Василия Игнатьевича огорчало, порой даже сильно поражало, что красные внешне никак не отличались от людей. Василию Игнатьевичу было бы много проще, если бы они были покрыты шерстью, у них были бы убегающие лбы обезьян, а глаза отсвечивали красным.

Они были нелепо, кощунственно человекоподобны. Но ведь, строго говоря, их нельзя было считать человеческими существами, несмотря на все их сходство с людьми. Что с того, что у красных были руки, ноги и глаза? У них не было множества не менее важных черт, которые должны быть присущи человеку. Например, у них не было ни морали, ни совести, ни чести. Они легко могли врать и клеветать, даже не очень понимая, что врут и клевещут.

Легко было возразить, что врать могут и все остальные люди. — например, россияне или те же испанцы. Но психически вменяемый взрослый человек всегда понимал, что он лжет, и считал ложь чем-то неприятным и презренным. Изо всех сил взрослый нормальный человек пытался избежать вранья, а если даже приходилось — испытывал сильнейшую неловкость. А красные относились к вранью куда более непринужденно. Похоже, они даже не понимали, что такое ложь и чем она отличается от правды.

Разумеется, они могли оправдывать себя тем, что врут классовым врагам, эксплуататорам, которые поступают с рабочими и крестьянами еще хуже. Но патологическая лживость от этого не становилась каким-либо другим, более приличным качеством.

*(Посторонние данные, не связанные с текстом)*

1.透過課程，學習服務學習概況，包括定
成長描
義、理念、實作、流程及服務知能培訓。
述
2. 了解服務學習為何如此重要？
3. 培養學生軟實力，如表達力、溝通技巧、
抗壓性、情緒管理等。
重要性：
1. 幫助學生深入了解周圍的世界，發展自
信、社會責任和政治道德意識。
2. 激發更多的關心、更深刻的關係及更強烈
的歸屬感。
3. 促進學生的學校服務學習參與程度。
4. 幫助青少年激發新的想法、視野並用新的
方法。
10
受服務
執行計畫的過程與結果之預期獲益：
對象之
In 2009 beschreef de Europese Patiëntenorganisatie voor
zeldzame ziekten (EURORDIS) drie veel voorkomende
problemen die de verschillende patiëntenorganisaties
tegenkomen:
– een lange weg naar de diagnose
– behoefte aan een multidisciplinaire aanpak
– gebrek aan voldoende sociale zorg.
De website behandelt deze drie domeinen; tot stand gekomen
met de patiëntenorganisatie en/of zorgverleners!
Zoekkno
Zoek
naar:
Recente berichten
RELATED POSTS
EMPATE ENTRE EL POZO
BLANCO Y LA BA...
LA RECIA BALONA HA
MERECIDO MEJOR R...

Претендуя на решение глобальных вопросов, красные были поразительно беспомощны и инфантильны. Они оказывались не в состоянии навести порядок в своих собственных домах, многие из них не были способны сделать простенькую работу по самообслуживанию — хотя бы постирать собственные трусы или сварить себе кофе; их представления о мире, способ реагировать на окружающее словно бы застыли в возрасте 7 или 8 лет.

В некоторых отношениях они были даже значительно младше — вроде совсем маленьких детей, способных верить в то, что ветер происходит оттого, что деревья во дворе качаются. Во всяком случае, они очень слабо понимали, что в мире существуют какие-то причинно-следственные связи.

Они могли убить пекаря и удивляться, почему к завтраку нет вкусных булок. Могли уничтожить коров, чтобы у крестьян не произошло «рецидива частнособственнической психологии», а потом совершенно искренне не понимали, почему их собственный ребенок плачет без молока.